“After college, I was working in university administration, and I really enjoyed it. My mentor suggested that it would be good for me to pursue graduate education in furtherance of my career, and that a law degree in particular would be helpful,” says Catherine Peshkin, assistant dean for Harvard Law School’s Graduate Program and International Legal Studies. “‘Okay, that’s fine,’ I said, ‘but I am definitely never practicing law,’ And, of course, I wound up practicing law.”
In spite of her early hesitation to enter the legal field, today Peshkin brings curiosity, open mindedness, and a love for education to her role working with LL.M. and S.J.D. students, faculty, and alumni.
The daughter of a U.S. military service member, Peshkin was born in the Midwest and moved around a lot, growing up in the southeastern part of the country, Southern California, and even Morocco before settling in Georgia once her father retired. After attending Duke University as an undergraduate, she took a job at Duke’s School of Law, quickly ascending to become its assistant director of admissions.
After a few years, the dean of admissions – and Peshkin’s mentor – urged her to continue her own education. As a joint M.B.A/J.D. student at Duke, Peshkin says she followed a less traditional path, because she had not intended to practice law. “I did not do all of the things in law school that are common. I did not pursue moot court or a journal, or apply for a clerkship. If I had to do it over again, there are a couple of things that I might do differently.”
Indeed, after her first year of law school, while some of her classmates pursued internships, Peshkin spent the summer on a National Outdoor Leadership School (NOLS) backpacking course in Wyoming – a 30-day trip that was as formative as it was grueling.
“It was, and remains, the hardest thing I’ve ever done,” she says. “I thought I was going to die every day. We were in grizzly bear country. There were times when we had to wake up in the middle of the night and take cover to make sure we weren’t going to be struck by lightning. We had to cross rivers that were hip deep and slide down giant ice slopes, all while carrying a 65-pound backpack. When it was over, I thought I’d never want to do it again, but I quickly realized I wanted to do that kind of thing all the time.”
The experience shifted her thinking on hiking, which became one of her life’s greatest interests. Maybe it changed her perspective on her education, too. Following her 2L year, “I talked myself into doing a summer internship with a law firm, because I realized that it would be great to gain practical experience in the legal world,” Peshkin says. “I wanted to see what being a lawyer was all about.”
Even still, she adds, “I didn’t think I’d go back to the firm after graduation – and I definitely didn’t think I was going to be a bankruptcy lawyer.”
Once again, things ended up differently than Peshkin had expected. “I was surprised by how much I liked practicing, and how much I liked corporate bankruptcy in particular because it gave me the opportunity to combine transactional work with court hearings and litigation. I realized it would take me some time to feel like I really knew what I was doing in my practice area,” she says. “So I thought, ‘Well, I’ll do this for a year or two, but then I can easily get back into higher education.’”

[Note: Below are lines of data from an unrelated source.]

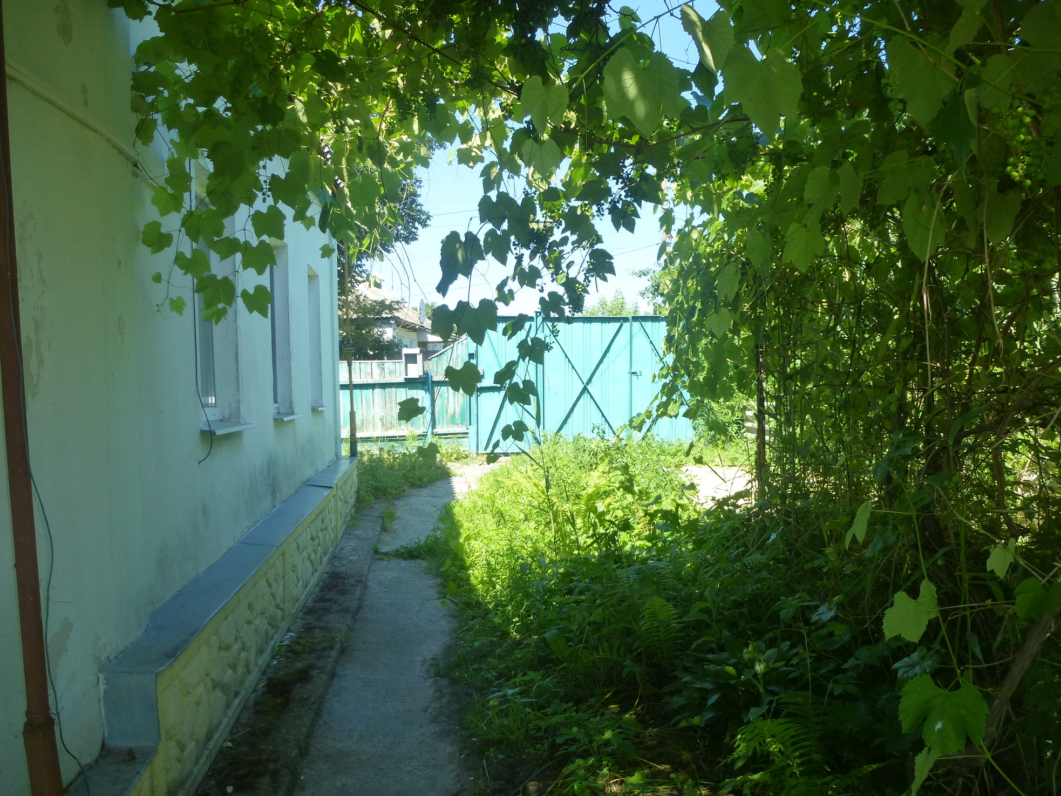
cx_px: 539
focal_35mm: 25
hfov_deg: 69.4
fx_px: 766
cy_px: 414
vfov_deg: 54.9
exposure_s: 1/320
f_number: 3.3
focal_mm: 4.3
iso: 160
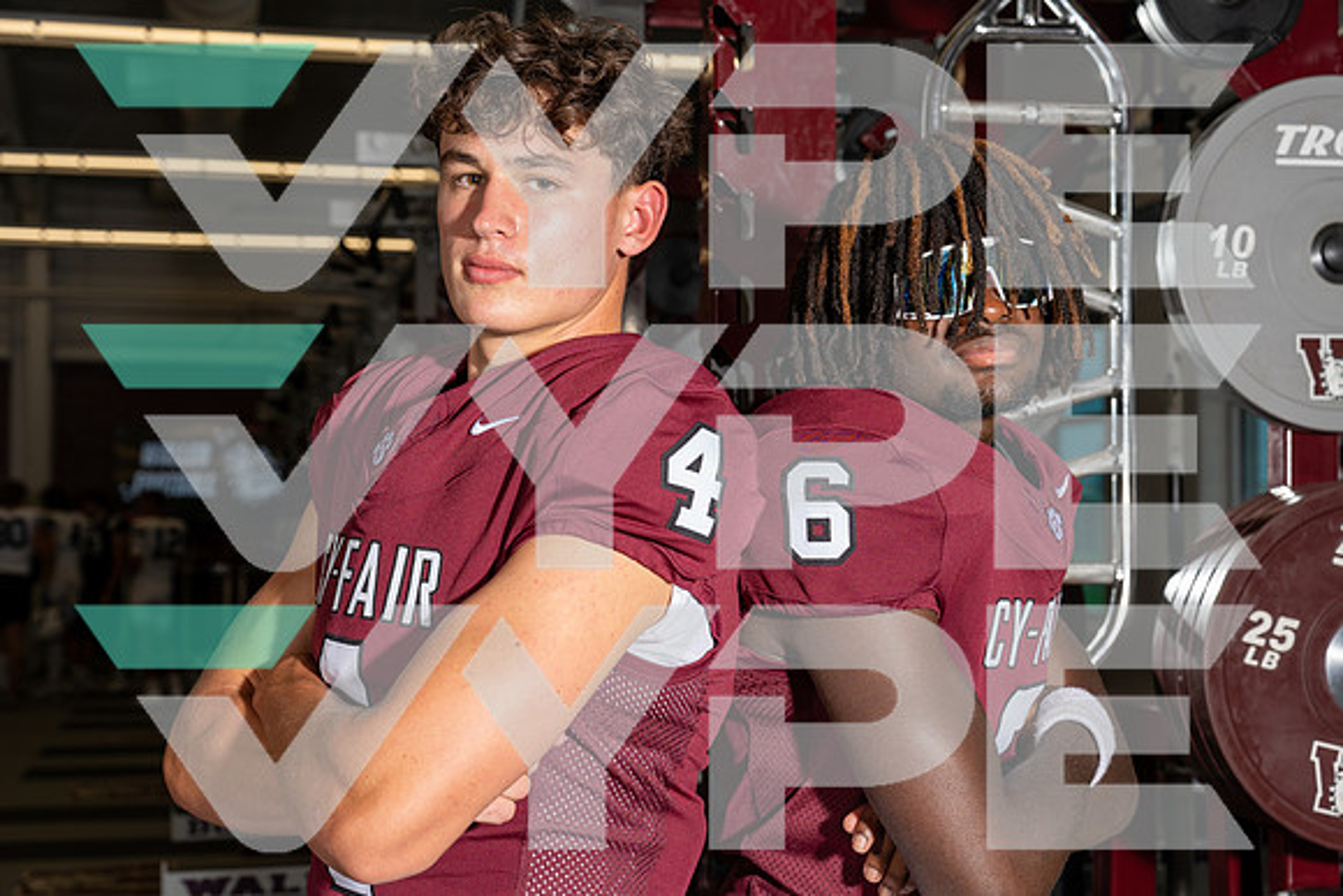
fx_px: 2015
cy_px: 448
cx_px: 672
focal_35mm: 54
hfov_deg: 36.9
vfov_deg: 25.1
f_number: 5.6
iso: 200
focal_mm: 54
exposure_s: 1/250
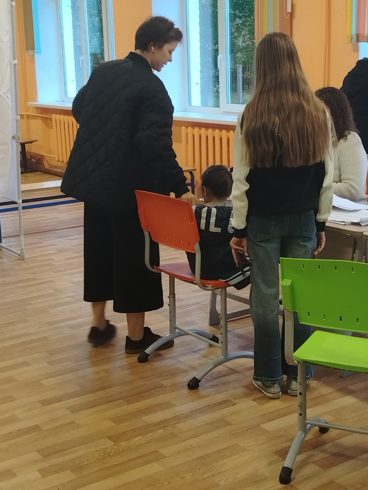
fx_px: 836
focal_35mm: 59
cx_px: 197
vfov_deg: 32.7
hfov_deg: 24.8
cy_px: 222
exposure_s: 1/50
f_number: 1.75
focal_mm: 5.25
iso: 347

She ended up staying in practice much longer than expected because she enjoyed the work, and because she was fortunate once again to find excellent mentors and develop strong relationships with colleagues.
After seven years, Peshkin had made partner but also reached an inflection point. She was proud of what she had achieved, but felt it was time to pursue other passions. She left her firm and traveled the world for a year and a half, much of it on foot, exploring places like Nepal, India, Southeast Asia, New Zealand, Portugal, and the U.K. Peshkin even walked the Camino de Santiago, a historic pilgrimage trail in Spain, on three separate routes. On one particularly memorable occasion, she followed the route suggested by what turned out to be an error-riddled guidebook.

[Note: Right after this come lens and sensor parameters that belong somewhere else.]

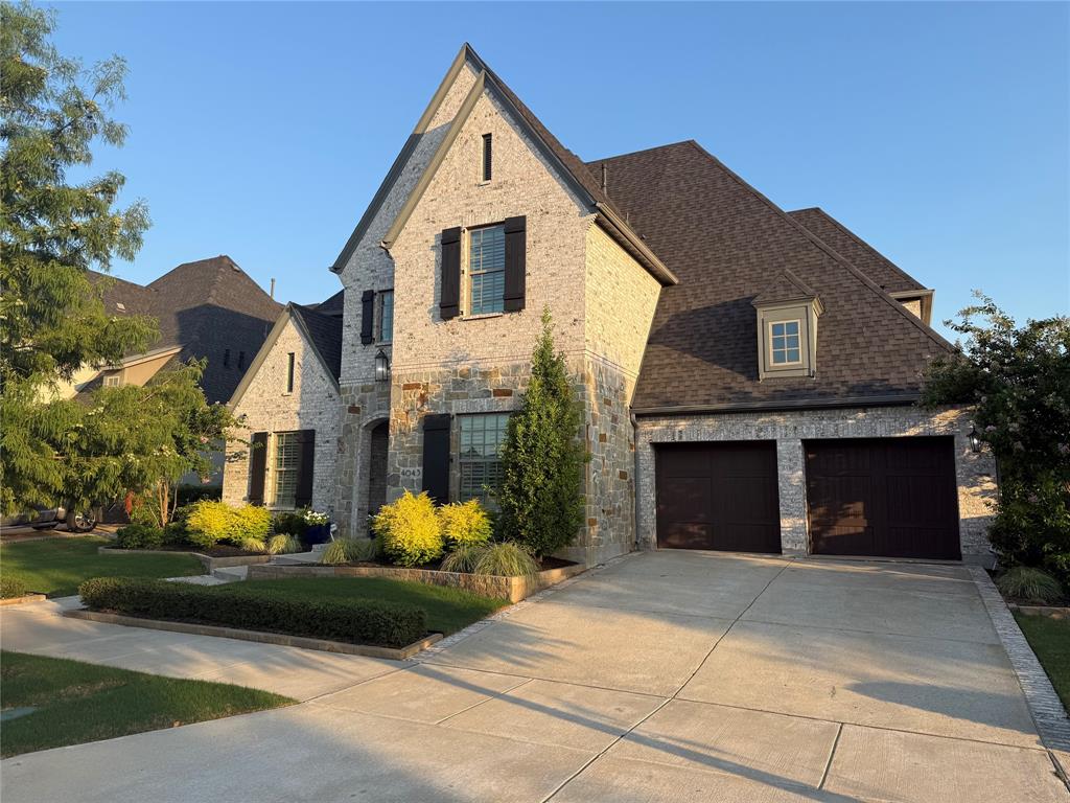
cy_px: 402
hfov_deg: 71.6
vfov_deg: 56.8
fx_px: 742
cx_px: 535
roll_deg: -0.4
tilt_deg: +8.7
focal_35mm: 24
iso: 80
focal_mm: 6.76
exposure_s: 1/1410
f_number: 1.78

“At the recommendation of the guidebook, I stopped at one hostel that turned out to be empty and abandoned, with mouse droppings and moldy mattresses. It was like a horror film, but I had to sleep there because it was too late to find anywhere else. Another day, it got dark much earlier than I expected, and I ended up walking through a swamp in the pitch black. I wasn’t able to see the trail markers, so I was walking in a stream, stepping on toads, crying. Fortunately, I had actually been going in the right direction and ultimately popped out into a town.”
After 18 months, Peshkin decided she was ready to return to the U.S. – and to her career in higher education. At her mentor’s recommendation, she took a short-term role in special projects and strategic planning at the University of Wisconsin-Platteville. After that, a desire to be in a bigger city, paired with an interest in working for a law school, brought Peshkin to Harvard Law School as its director of admissions and financial aid for the Graduate Program.
Last fall, Peshkin was appointed assistant dean for the Harvard Law School Graduate Program and International Legal Studies. In this role, she oversees the administration of the LL.M. and S.J.D. programs. Her goal, she says, is to continue to attract and enroll the most talented and diverse graduate students, and to support their success at Harvard Law.
“The LL.M. and S.J.D. students are fascinating,” she says. “They’re not just from all over the world, but they also have so many different types of backgrounds and so many different types of interests. Some come from firms, some of them might come from academia. Some might come from government, the judiciary, or even non-law fields. It’s really interesting to get to know them, and they have a wonderful energy.”
Peshkin says one of the best parts of her job is working with the incredibly talented and dedicated team of Graduate Program and International Legal Studies administrators and collaborating closely with other HLS departments. She finds it particularly satisfying to cultivate a welcoming on-campus environment for students and hopes to enhance LL.M. connections with the J.D. cohort as well. She also hopes the relationships the graduate students build with one another, and with Harvard Law, will endure long past graduation. “We really value our alumni, and our team continues to look for ways we can foster and deepen alumni engagement with our current students and programs.”
In her spare time, Peshkin still loves hiking and walking – on trips around the globe, or a little closer to home along the Charles River. She also likes testing out the wide variety of artisanal ice cream on offer in Cambridge and Boston, though she finds it hard to pick a favorite. And she enjoys piecing together jigsaw puzzles, though she has discovered that, unlike with jigsaw puzzles, there are many ways to piece together life’s opportunities to build a fruitful career.